A cozinha de Hunza é filha da necessidade e da altitude. Damasco seco, nozes, cevada e trigo sarraceno formam a espinha dorsal de uma dieta que, por gerações, sustentou agricultores em terrenos íngremes esculpidos em terraços sobre rochas milenares. O chapshuro, um pão recheado com carne e ervas selváticas assado em pedra, é talvez o símbolo mais honesto dessa gastronomia: simples, robusto e cheio de sabor. O dawdo, uma sopa cremosa à base de trigo e iogurte, aquece as noites frias com a mesma generosidade de sempre. Não há excessos: o que a terra oferece é o que vai à mesa, e os hunzakutes — como são chamados os habitantes locais — tratam essa limitação como virtude.
Nas últimas décadas, porém, o vale viveu uma transformação profunda. Investimentos ligados às fundações do Aga Khan expandiram o acesso à educação e à saúde, conectaram estradas e mudaram a dinâmica econômica da região. O turismo chegou junto com o asfalto, e com ele vieram oportunidades e tensões. Cafés com vista para o Karakoram servem cappuccinos ao lado de receitas ancestrais; pousadas familiares disputam espaço com resorts que prometem conforto ocidental. Para o viajante curioso, essa sobreposição de tempos é parte do charme — mas para as comunidades locais, o desafio é preservar o que sempre foram enquanto abraçam o que podem se tornar.
As mudanças climáticas tornaram esse equilíbrio ainda mais frágil. As geleiras que por milênios irrigaram os pomares de damascos e as hortas de altitude estão recuando em velocidade alarmante. Lagos represados por gelo se formam e rompem com frequência crescente, ameaçando aldeias inteiras. A mesma beleza que atrai visitantes de todo o mundo carrega, agora, uma vulnerabilidade visível a olho nu. Produtores locais de damasco — fruta que seca ao sol nas varandas de pedra e embarca para mercados de Islamabad e Lahore — relatam colheitas cada vez mais imprevisíveis. O sabor da região pode estar, literalmente, derretendo.
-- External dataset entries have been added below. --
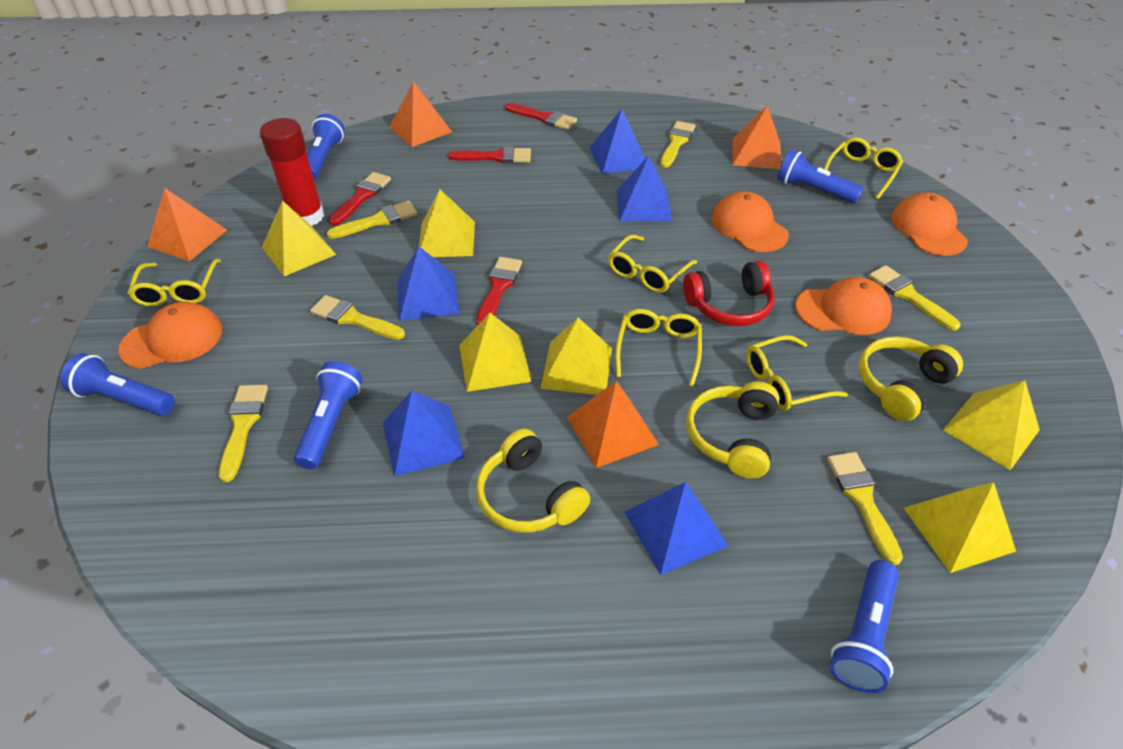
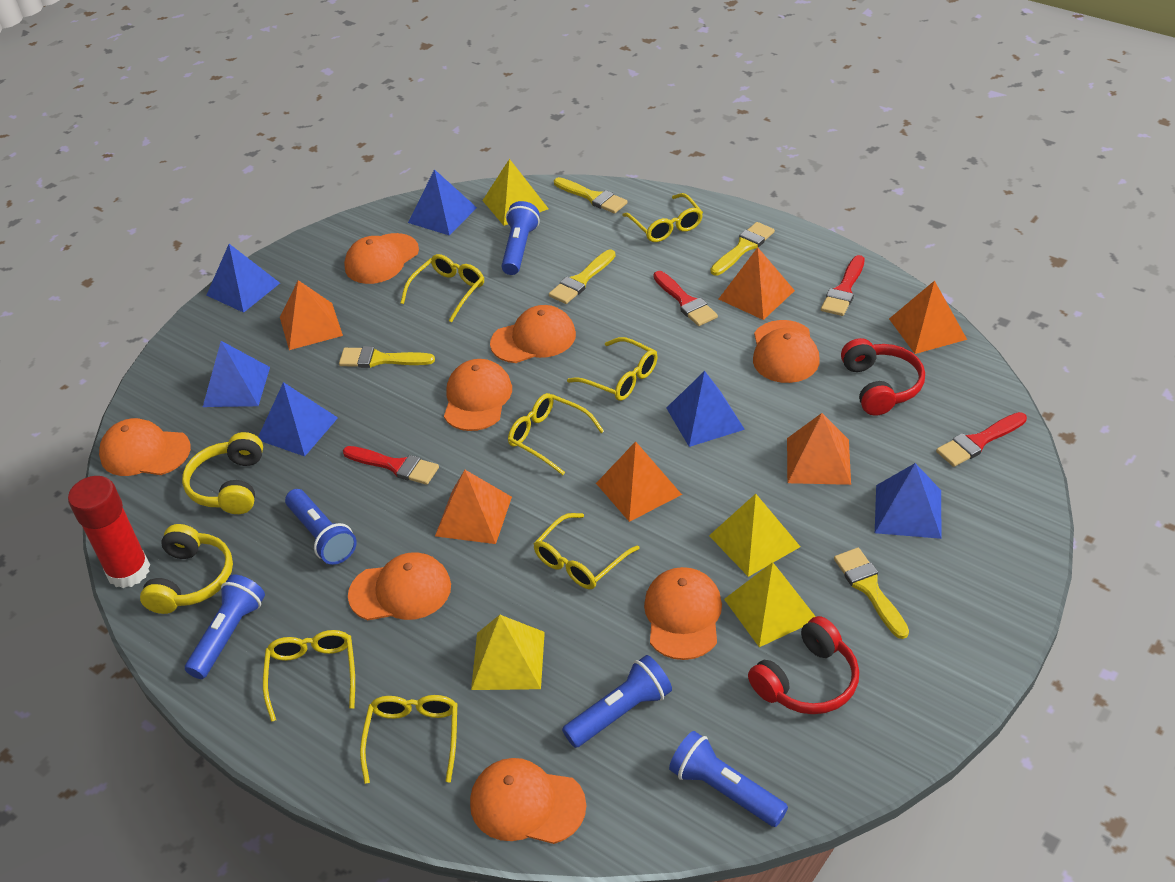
blue pyramid: 5 -> 6
orange cap: 4 -> 8
orange pyramid: 4 -> 6
red headphones: 1 -> 2
yellow brush: 6 -> 5
yellow glasses: 5 -> 7
yellow headphones: 3 -> 2
yellow pyramid: 6 -> 4

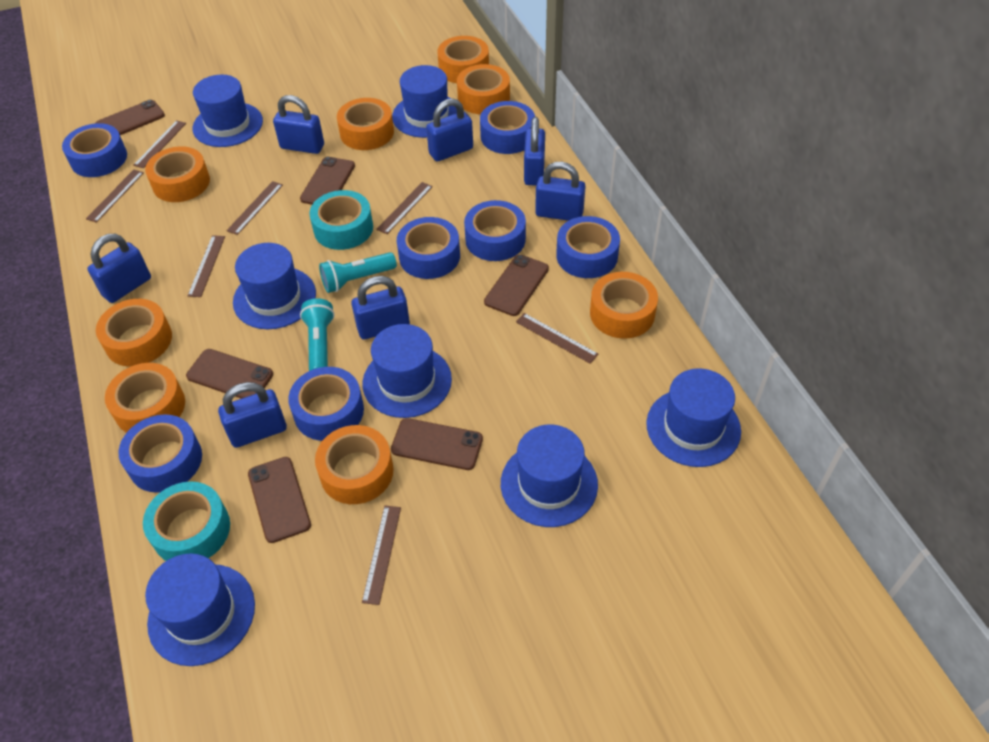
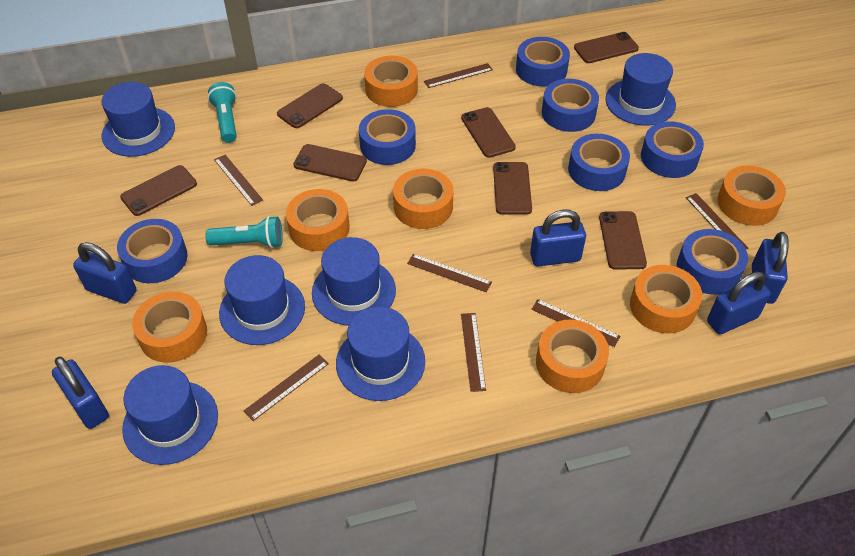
blue hat: 7 -> 6
blue padlock: 7 -> 5
brown phone: 6 -> 7
orange tape: 8 -> 7
turquoise tape: 2 -> 0

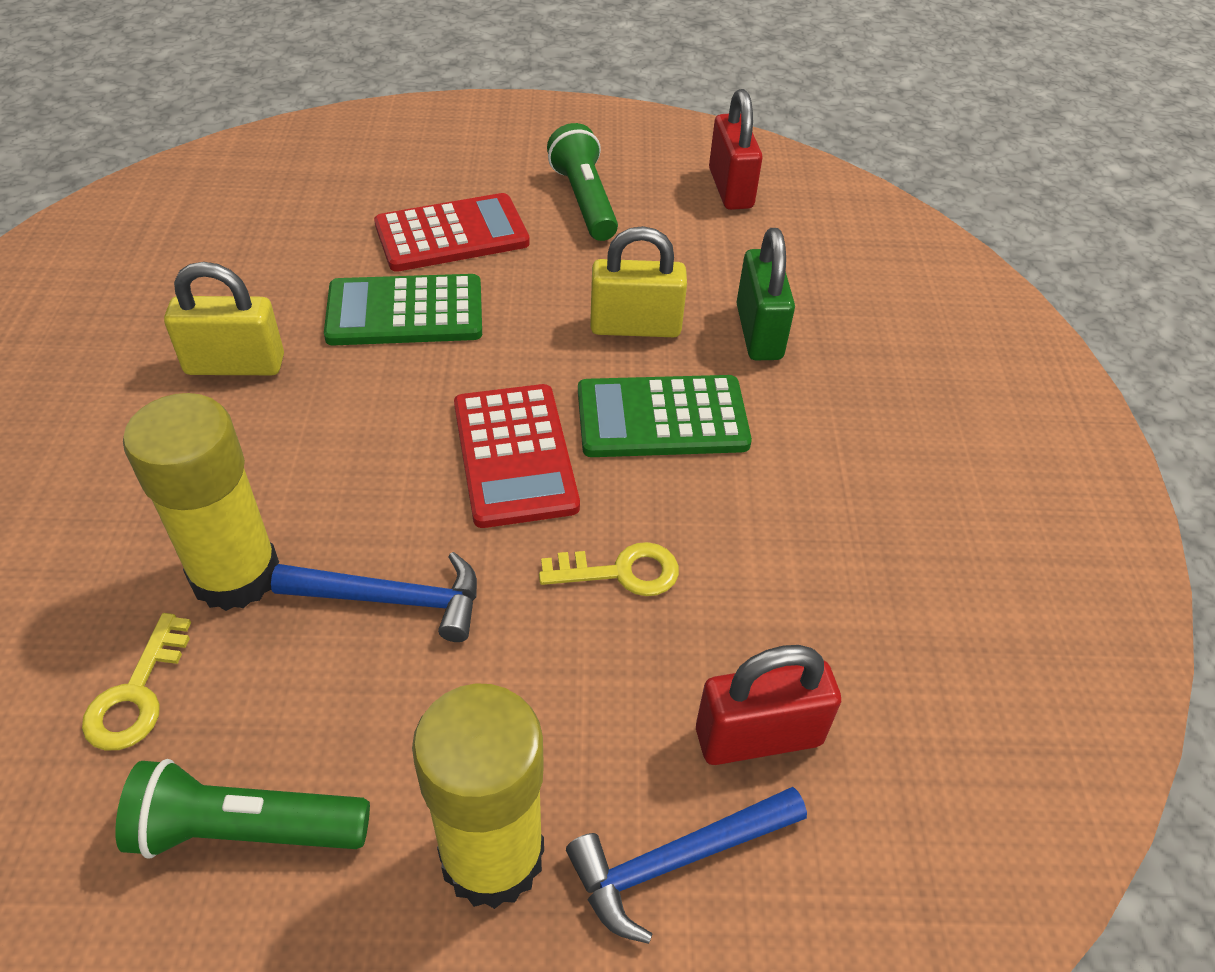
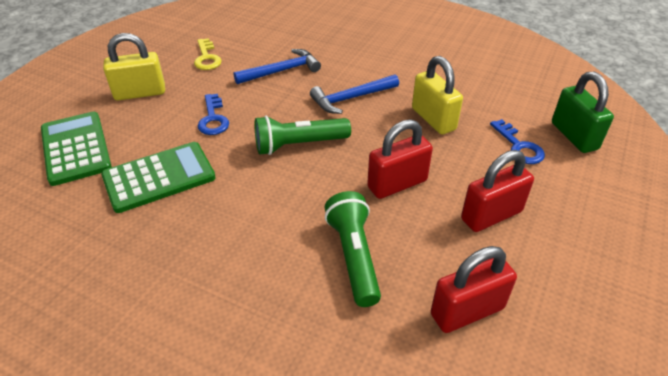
blue key: 0 -> 2
red calculator: 2 -> 0
red padlock: 2 -> 3
yellow glue stick: 2 -> 0
yellow key: 2 -> 1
Visitar Hunza hoje é um ato de urgência afetiva. A hospitalidade ismaili, que recebe estranhos com chá com sal e pão fresquinho independentemente do horário, ainda está de pé. Os mercados de Karimabad exibem especiarias, mel de altitude e conservas feitas como sempre foram feitas. Mas quem chegar ao vale com apetite apenas por paisagens perderá o que há de mais extraordinário naquele canto do mundo: uma culinária que é, ao mesmo tempo, arquivo histórico e manifesto de resistência — e que, como as geleiras ao redor, pede que cheguemos antes que seja tarde.